India’s trying to race Brazil by exporting subsidized sugar

New Delhi: Indian sugar mills are trying to lock in deals with buyers from China to Iran to begin exports from October 1, when fresh government subsidies kick in. The millers will start shipping from the country’s record stockpiles instead of waiting for the new sugar crop to become available to fully use the time it has until April, when supplies from rival Brazil start to flood the market, according to an industry association. Indian producers are talking to importers in the Middle East, China, East Africa, Bangladesh, Iran and Sri Lanka with a view to starting shipments from next month, the beginning of the new season, Abinash Verma, director general of the Indian Sugar Mills Association, said in an interview.
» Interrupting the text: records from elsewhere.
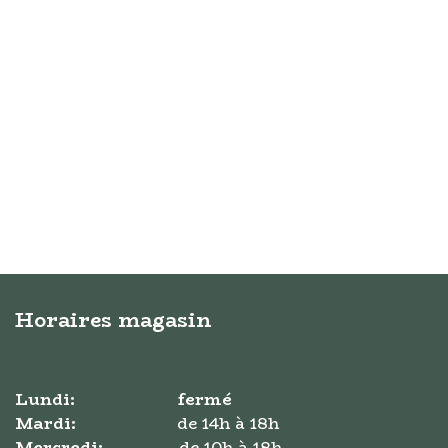
Horaires magasin
Lundi:
fermé
Mardi:
​de ​14h à 18h
Mercredi:
​de 10h à 18h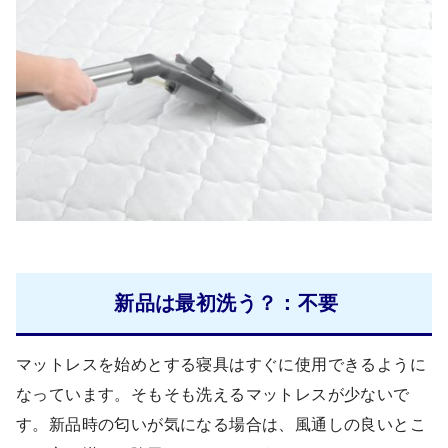
新品は最初洗う？：不要
マットレスを始めとする寝具はすぐに使用できるように
なっています。そもそも洗えるマットレスが少ないで
す。新品時の匂いが気になる場合は、風通しの良いとこ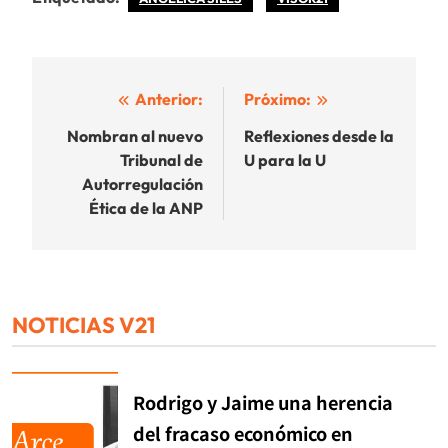
Navegación
Anterior:
Próximo:
de
Nombran al nuevo
Reflexiones desde la
Tribunal de
U para la U
entradas
Autorregulación
Ética de la ANP
NOTICIAS V21
Rodrigo y Jaime una herencia
del fracaso económico en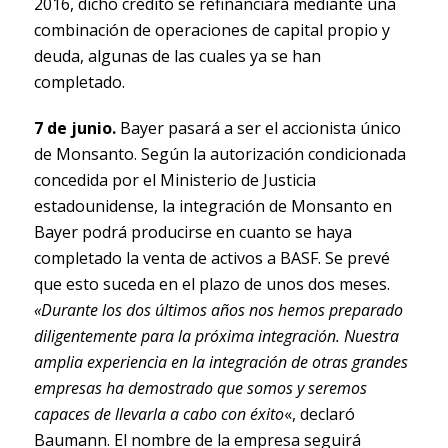
2016, dicho crédito se refinanciará mediante una
combinación de operaciones de capital propio y
deuda, algunas de las cuales ya se han
completado.
7 de junio.
Bayer pasará a ser el accionista único
de Monsanto. Según la autorización condicionada
concedida por el Ministerio de Justicia
estadounidense, la integración de Monsanto en
Bayer podrá producirse en cuanto se haya
completado la venta de activos a BASF. Se prevé
que esto suceda en el plazo de unos dos meses.
«Durante los dos últimos años nos hemos preparado
diligentemente para la próxima integración. Nuestra
amplia experiencia en la integración de otras grandes
empresas ha demostrado que somos y seremos
capaces de llevarla a cabo con éxito
«, declaró
Baumann. El nombre de la empresa seguirá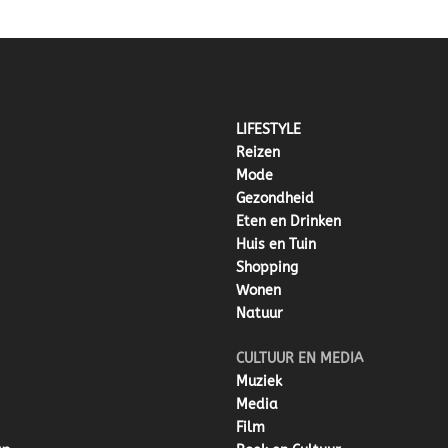
LIFESTYLE
Reizen
Mode
Gezondheid
Eten en Drinken
Huis en Tuin
Shopping
Wonen
Natuur
CULTUUR EN MEDIA
Muziek
Media
Film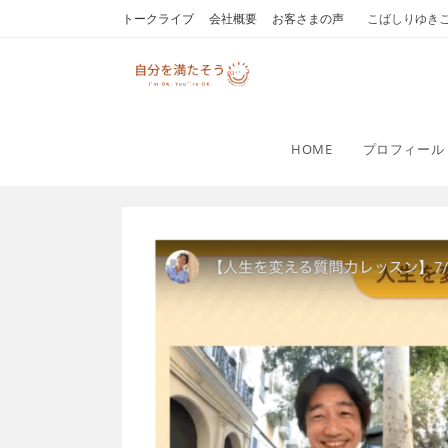
コ
トークライブ
会社概要
お客さまの声
こばしりゆき
ン
テ
ン
ツ
へ
HOME
プロフィール
ス
キ
ッ
プ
Higher exports from India may put further pressure on global prices that are hovering near a one-year low, further irritating major growers. Australia, Brazil and Guatemala have jointly asked the WTO to set up a panel to challenge India’s subsidies. Indian millers say the country has been struggling with huge stockpiles due to bumper output in recent years and an increase in shipments could help ease their pain. Incentives India approved incentives worth Rs62.68 billion ($875 million) last month to subsidize exports of as much as 6 million tonnes of sugar in 2019-20. The government will reimburse a portion of local and ocean freight charges and expenses related to handling, upgrading and processing sugar. The move is aimed at cutting huge sugar reserves. India’s opening stockpiles at the start of the 2019-20 season is expected to be 14.2 million tonnes, before further swelling to 16.2 million tonnes at the end of the year, according to the government. Inventories are expected to remain high despite predictions that sugar output may drop to a three-year low of 28.2 million tonnes in 2019-20 from a record of 32.95 million tonnes this year after dry weather parched fields in some major growing areas, according to the association. India’s sugar exports may climb to 3.7 million-3.8 million tonnes this year, with the mills asking the government to help ship a record 7 million tonnes in 2019-20.